**Task input:**
-=-=-

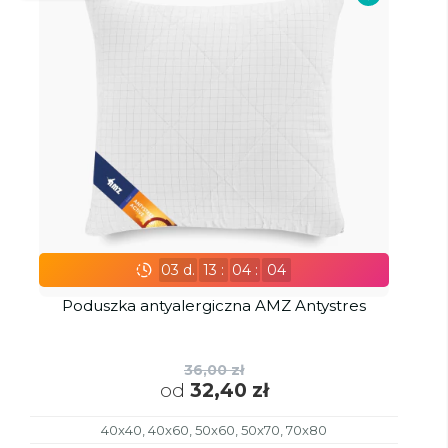
03
d.
13
:
04
:
02
Poduszka antyalergiczna AMZ Antystres
36,00 zł
od
32,40 zł
40x40, 40x60, 50x60, 50x70, 70x80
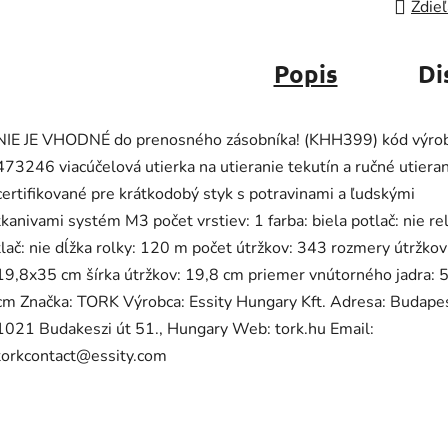
Zdieľ
Popis
Di
NIE JE VHODNÉ do prenosného zásobníka! (KHH399) kód výro
473246 viacúčelová utierka na utieranie tekutín a ručné utiera
certifikované pre krátkodobý styk s potravinami a ľudskými
tkanivami systém M3 počet vrstiev: 1 farba: biela potlač: nie re
tlač: nie dĺžka rolky: 120 m počet útržkov: 343 rozmery útržkov
19,8x35 cm šírka útržkov: 19,8 cm priemer vnútorného jadra: 
cm Značka: TORK Výrobca: Essity Hungary Kft. Adresa: Budapes
1021 Budakeszi út 51., Hungary Web: tork.hu Email:
torkcontact@essity.com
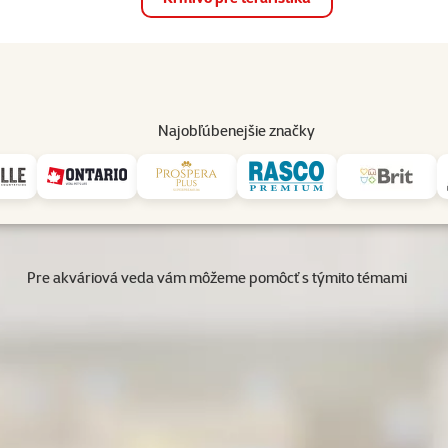
op
Akcie a zľavy
Predajne
Služby
Poradňa
Pomáh
82
Najobľúbenejšie značky
On-line sprievodca
Pre akváriová veda vám môžeme pomôcť s týmito témami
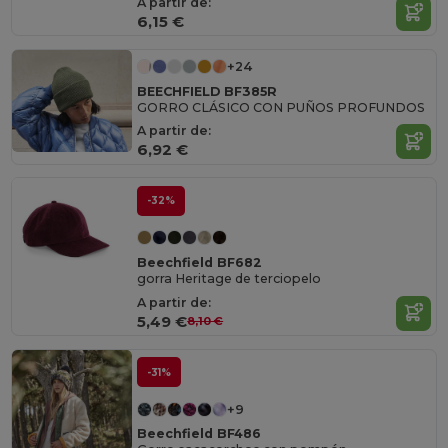
A partir de:
6,15 €
+24
BEECHFIELD BF385R
GORRO CLÁSICO CON PUÑOS PROFUNDOS
A partir de:
6,92 €
-32%
Beechfield BF682
gorra Heritage de terciopelo
A partir de:
5,49 €
8,10 €
-31%
+9
Beechfield BF486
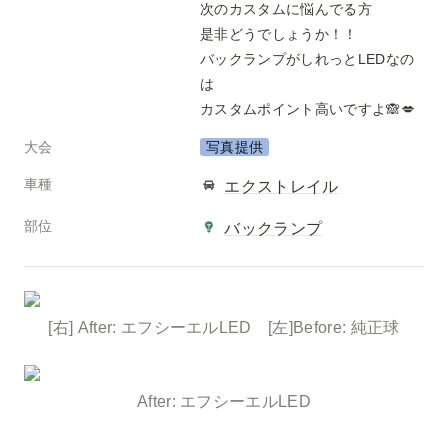
次のカスタムに悩んでる方

是非どうでしょうか！！

バックランプがしれっとLEDなの
は

カスタムポイント高いですよ🙈💋
大会
写真提供
車種
エクストレイル
部位
バックランプ
[右] After: エフシーエルLED　[左]Before: 純正球
After: エフシーエルLED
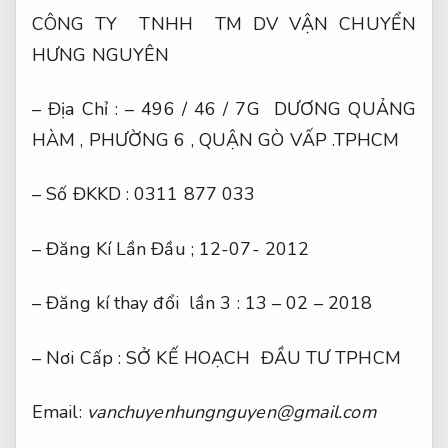
CÔNG TY TNHH TM DV VẬN CHUYỂN
HƯNG NGUYÊN
– Địa Chỉ : – 496 / 46 / 7G DƯƠNG QUẢNG
HÀM , PHƯỜNG 6 , QUẬN GÒ VẤP .TPHCM
– Số ĐKKD : 0311 877 033
– Đăng Kí Lần Đầu ; 12-07- 2012
– Đăng kí thay đổi lần 3 : 13 – 02 – 2018
– Nơi Cấp : SỞ KẾ HOẠCH ĐẦU TƯ TPHCM
Email:
vanchuyenhungnguyen@gmail.com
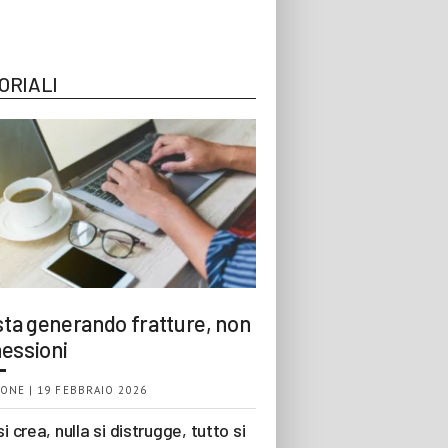
ORIALI
 sta generando fratture, non
essioni
ONE | 19 FEBBRAIO 2026
si crea, nulla si distrugge, tutto si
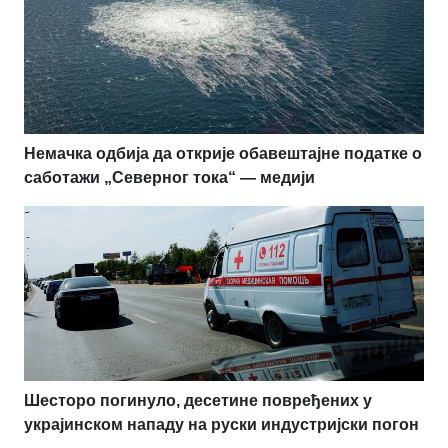
Немачка одбија да открије обавештајне податке о
саботажи „Северног тока“ — медији
Шесторо погинуло, десетине повређених у
украјинском нападу на руски индустријски погон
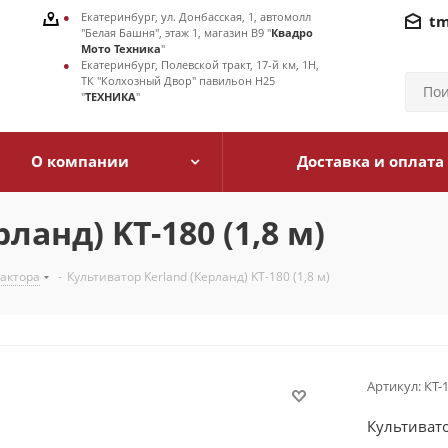
Екатеринбург, ул. Донбасская, 1, автомолл
tm
"Белая Башня", этаж 1, магазин В9 "
Квадро
Мото Техника
"
Екатеринбург, Полевской тракт, 17-й км, 1Н,
ТК "Колхозный Двор" павильон Н25
"
ТЕХНИКА
"
О компании
Доставка и оплата
ланд) KT-180 (1,8 м)
рактора
-
Культиватор Kerland (Керланд) KT-180 (1,8 м)
Артикул:
КТ-
Культивато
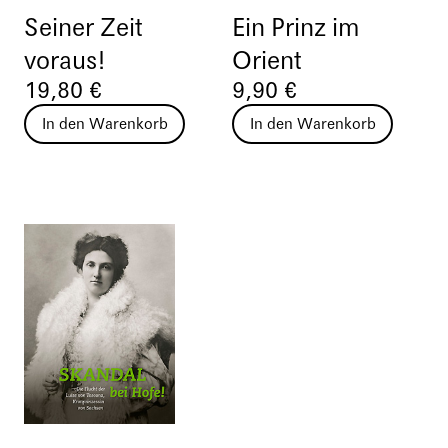
Seiner Zeit
Ein Prinz im
voraus!
Orient
19,80 €
9,90 €
In den Warenkorb
In den Warenkorb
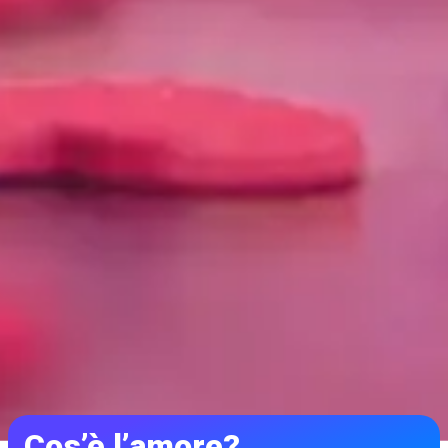
Cos’è l’amore?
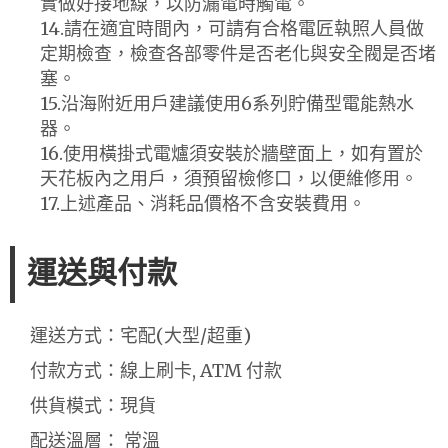
實做好接地線，以防漏電時觸電。
14.請在適宜時間內，可請有合格電匠執照人員做
定期檢查，檢查各部零件是否老化與安全閥是否堵
塞。
15.沿海附近用戶建議使用6系列貯備型電能熱水
器。
16.使用橫掛式電爐須安裝於牆壁面上，如有置於
天花板內之用戶，須預留檢修口，以便維修用。
17.上述產品、消耗品價格不含安裝費用。
運送與付款
運送方式：宅配(大型/超重)
付款方式：線上刷卡, ATM 付款
供貨模式：現貨
配送溫層： 常溫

-=-=-

**Exercise aim:**
Find the line containing "17.上述產品、消耗品價格不含安裝費用。", then output it and every line after it to the end of the data, exactly.

**Result of the task:**
17.上述產品、消耗品價格不含安裝費用。
運送與付款
運送方式：宅配(大型/超重)
付款方式：線上刷卡, ATM 付款
供貨模式：現貨
配送溫層： 常溫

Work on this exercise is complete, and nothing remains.